* **Required actions**
**A)** In the passage on matrix properties, reproduce the text from "Let us list" to "this specific case.".
**B)** Translate this sentence from the passage on matrix properties into Spanish: "The nonzero elements are not randomly distributed but located in a band around the main diagonal."

* **Reading text**
Let us list some properties of $A$ that you will see later are relevant for solving such systems of equations:

The matrix is very sparse : the percentage of elements that is nonzero is low. The nonzero elements are not randomly distributed but located in a band around the main diagonal. We call this a banded matrix in general, and a tridiagonal matrix in this specific case.

The banded structure is typical for PDEs , but sparse matrices in different applications can be less regular.
The matrix is symmetric. This property does not hold for all matrices that come from discretizing BVP s, but it is true if there are no odd order (meaning first, third, fifth,\ldots) derivatives, such as $u_x$, $u_{xxx}$, $u_{xy}$.

* **Stored data**
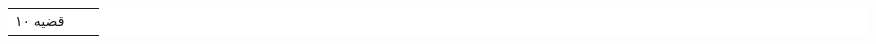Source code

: |                                                                                                                                              |                                                                                                                                                                                                                                                                                                                                                                                                                                                                                                                                                                                                                                                                                                                                                                                                                                                                                                                                                                                                                                                                                                                                                                                                                                                                                                                                                                                                               |     |
| -------------------------------------------------------------------------------------------------------------------------------------------- | ------------------------------------------------------------------------------------------------------------------------------------------------------------------------------------------------------------------------------------------------------------------------------------------------------------------------------------------------------------------------------------------------------------------------------------------------------------------------------------------------------------------------------------------------------------------------------------------------------------------------------------------------------------------------------------------------------------------------------------------------------------------------------------------------------------------------------------------------------------------------------------------------------------------------------------------------------------------------------------------------------------------------------------------------------------------------------------------------------------------------------------------------------------------------------------------------------------------------------------------------------------------------------------------------------------------------------------------------------------------------------------------------------------- | --- |
| قضیه ۱۰                                                                                                                                      |                                                                                                                                                                                                                                                                                                                                                                                                                                                                                                                                                                                                                                                                                                                                                                                                                                                                                                                                                                                                                                                                                                                                                                                                                                                                                                                                                                                                               |     |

* **Answers to the tasks**
**A)**
Let us list some properties of $A$ that you will see later are relevant for solving such systems of equations:

The matrix is very sparse : the percentage of elements that is nonzero is low. The nonzero elements are not randomly distributed but located in a band around the main diagonal. We call this a banded matrix in general, and a tridiagonal matrix in this specific case.

**B)** Los elementos no nulos no están distribuidos aleatoriamente, sino que se ubican en una banda alrededor de la diagonal principal.